1.8 KiB
title | description | author | authorURL | draft |
---|---|---|---|---|
Setting up your editor | Instructions for configuring linting and syntax highlighting | Rich Harris | https://twitter.com/Rich_Harris | true |
Coming soon
This post will walk you through setting up your editor so that it recognises Svelte files:
- eslint-plugin-svelte3
- svelte-vscode
- associating .svelte files with HTML in VS Code, Sublime, etc.
Atom
To treat *.svelte
files as HTML, open Edit → Config... and add the following lines to your core
section:
"*":
core:
…
customFileTypes:
"text.html.basic": [
"svelte"
]
Vim/Neovim
You can use the coc-svelte extension which utilises the official language-server.

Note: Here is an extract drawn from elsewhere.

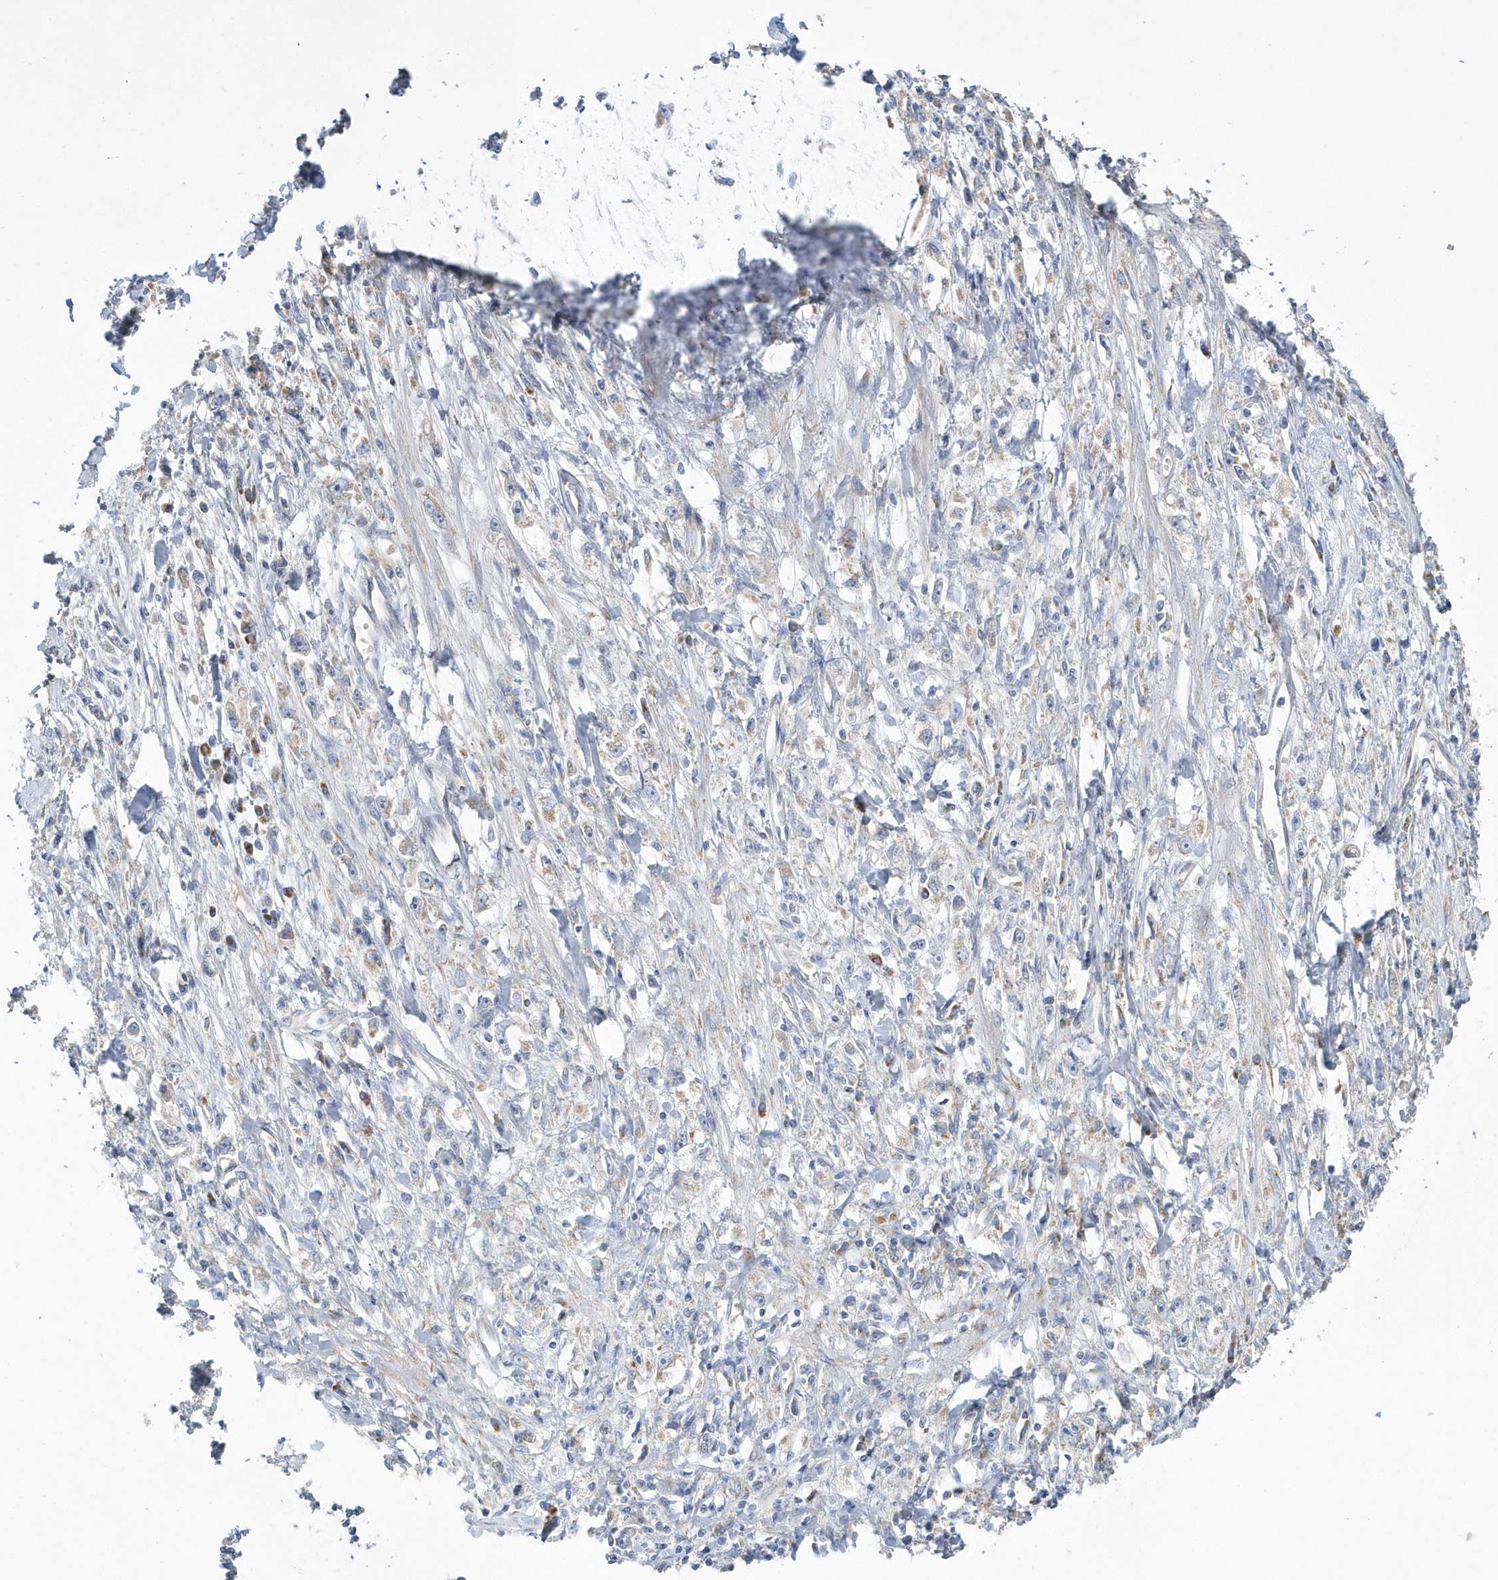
{"staining": {"intensity": "weak", "quantity": "25%-75%", "location": "cytoplasmic/membranous"}, "tissue": "stomach cancer", "cell_type": "Tumor cells", "image_type": "cancer", "snomed": [{"axis": "morphology", "description": "Adenocarcinoma, NOS"}, {"axis": "topography", "description": "Stomach"}], "caption": "A photomicrograph of stomach adenocarcinoma stained for a protein displays weak cytoplasmic/membranous brown staining in tumor cells. (Stains: DAB in brown, nuclei in blue, Microscopy: brightfield microscopy at high magnification).", "gene": "SPATA5", "patient": {"sex": "female", "age": 59}}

As an alternative you can treat all *.svelte
files as HTML. Add the following line to your init.vim
:
au! BufNewFile,BufRead *.svelte set ft=html
To temporarily turn on HTML syntax highlighting for the current buffer, use:
:set ft=html
To set the filetype for a single file, use a modeline:
<!-- vim: set ft=html :-->
Visual Studio Code
We recommend using the official Svelte for VS Code extension.
JetBrains WebStorm
The Svelte Framework Integration can be used to add support for Svelte to WebStorm, or other Jetbrains IDEs. Consult the WebStorm plugin installation guide on the JetBrains website for more details.
Sublime Text 3
Open any .svelte
file.
Go to View → Syntax → Open all with current extension as... → HTML.